# START OF Text passage

Content Marketing for Startups


Most people fundamentally misunderstand content marketing for startups. 

They look at big brands like HubSpot and try to apply the same approach and playbooks. 

Like I wrote in my piece on enterprise content marketing, the core understanding is of the core battles each type of company faces:

Startups are fighting against external obstacles. Enterprises are fighting against internal ones. 

This fact completely alters what you should focus on and how you should plan your content strategy for startups. 

This piece will correct some bad advice from people who have never grown a startup through content. 

Does Your Startup Need to Do Content Marketing?


Don’t let anyone proselytize you into thinking that you, right now at this moment in time, need to invest in content marketing. 

It might be a good idea. It might not. 

It depends on your constraints, strengths and opportunities. 

Do you have enough runway to invest in a long term channel? Are you in a heavily competitive niche? Are there channels by which you can reach your target customers quickly and efficiently? Do you have the skills and experience to orchestrate an organic traffic play?

To put it bluntly, if you need leads in a week, and you have no extra dinero to put into “expensive content” (more on that later), it just ain’t gonna work for you. 

That’s not to say you can’t start laying the foundation for content.

# END OF Text passage
# START OF Material provided

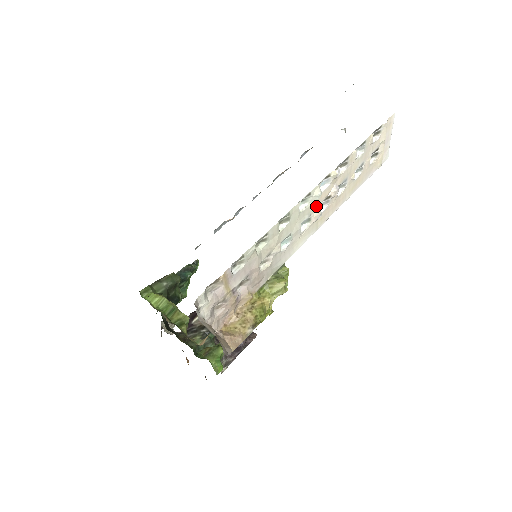
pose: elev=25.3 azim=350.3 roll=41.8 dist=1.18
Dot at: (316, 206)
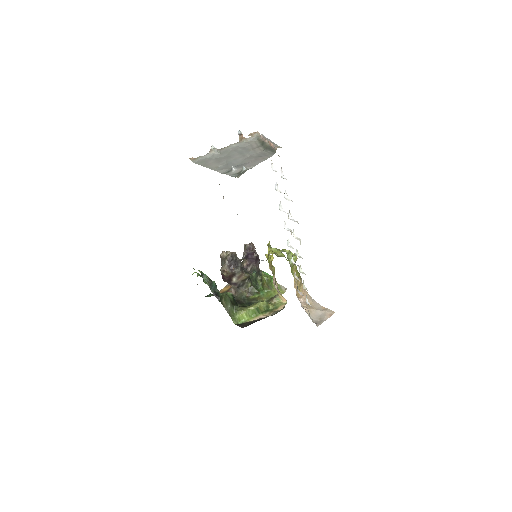
Dot at: occluded
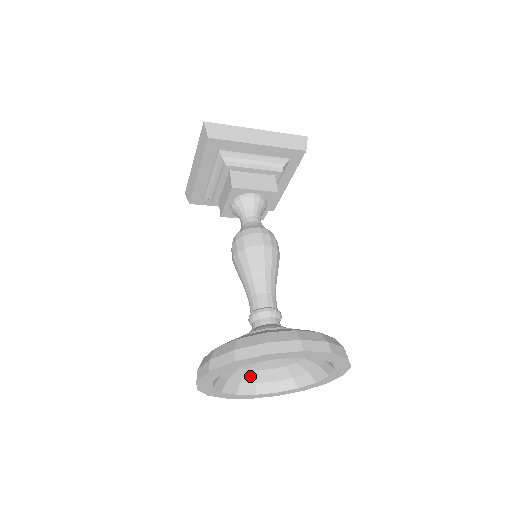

# END OF Material provided

# [Do this]
Summarize the passage on content marketing for startups in two sentences.

# [Task result]
Most people misunderstand content marketing for startups by copying the approach of big brands like HubSpot, even though startups fight external obstacles while enterprises fight internal ones, a difference that changes how a startup should plan its content strategy. Whether a startup needs content marketing right now depends on its constraints, strengths and opportunities, and it will not work for one that needs leads within a week and has no extra money for content, although such a startup can still begin laying a foundation.